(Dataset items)
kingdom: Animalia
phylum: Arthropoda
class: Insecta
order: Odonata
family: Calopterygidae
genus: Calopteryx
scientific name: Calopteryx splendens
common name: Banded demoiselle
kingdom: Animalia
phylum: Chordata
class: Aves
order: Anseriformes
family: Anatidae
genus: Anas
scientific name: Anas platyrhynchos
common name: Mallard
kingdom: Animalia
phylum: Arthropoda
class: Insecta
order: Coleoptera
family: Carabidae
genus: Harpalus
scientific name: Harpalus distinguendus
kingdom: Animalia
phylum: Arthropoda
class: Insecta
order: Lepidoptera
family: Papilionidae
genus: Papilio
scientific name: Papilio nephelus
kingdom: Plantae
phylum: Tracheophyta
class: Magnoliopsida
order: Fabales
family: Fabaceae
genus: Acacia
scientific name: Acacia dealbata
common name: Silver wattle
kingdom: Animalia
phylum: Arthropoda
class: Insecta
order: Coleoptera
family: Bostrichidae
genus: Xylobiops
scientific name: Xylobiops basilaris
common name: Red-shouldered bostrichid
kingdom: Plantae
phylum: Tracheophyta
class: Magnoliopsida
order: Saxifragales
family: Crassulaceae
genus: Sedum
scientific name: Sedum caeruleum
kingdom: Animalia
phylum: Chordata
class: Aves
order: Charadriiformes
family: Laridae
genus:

Written exercise => Write out every line of the material above as a JSON list of strings, with one string per line and any blank lines omitted.

Response below =>
[
  "kingdom: Animalia",
  "phylum: Arthropoda",
  "class: Insecta",
  "order: Odonata",
  "family: Calopterygidae",
  "genus: Calopteryx",
  "scientific name: Calopteryx splendens",
  "common name: Banded demoiselle",
  "kingdom: Animalia",
  "phylum: Chordata",
  "class: Aves",
  "order: Anseriformes",
  "family: Anatidae",
  "genus: Anas",
  "scientific name: Anas platyrhynchos",
  "common name: Mallard",
  "kingdom: Animalia",
  "phylum: Arthropoda",
  "class: Insecta",
  "order: Coleoptera",
  "family: Carabidae",
  "genus: Harpalus",
  "scientific name: Harpalus distinguendus",
  "kingdom: Animalia",
  "phylum: Arthropoda",
  "class: Insecta",
  "order: Lepidoptera",
  "family: Papilionidae",
  "genus: Papilio",
  "scientific name: Papilio nephelus",
  "kingdom: Plantae",
  "phylum: Tracheophyta",
  "class: Magnoliopsida",
  "order: Fabales",
  "family: Fabaceae",
  "genus: Acacia",
  "scientific name: Acacia dealbata",
  "common name: Silver wattle",
  "kingdom: Animalia",
  "phylum: Arthropoda",
  "class: Insecta",
  "order: Coleoptera",
  "family: Bostrichidae",
  "genus: Xylobiops",
  "scientific name: Xylobiops basilaris",
  "common name: Red-shouldered bostrichid",
  "kingdom: Plantae",
  "phylum: Tracheophyta",
  "class: Magnoliopsida",
  "order: Saxifragales",
  "family: Crassulaceae",
  "genus: Sedum",
  "scientific name: Sedum caeruleum",
  "kingdom: Animalia",
  "phylum: Chordata",
  "class: Aves",
  "order: Charadriiformes",
  "family: Laridae",
  "genus:"
]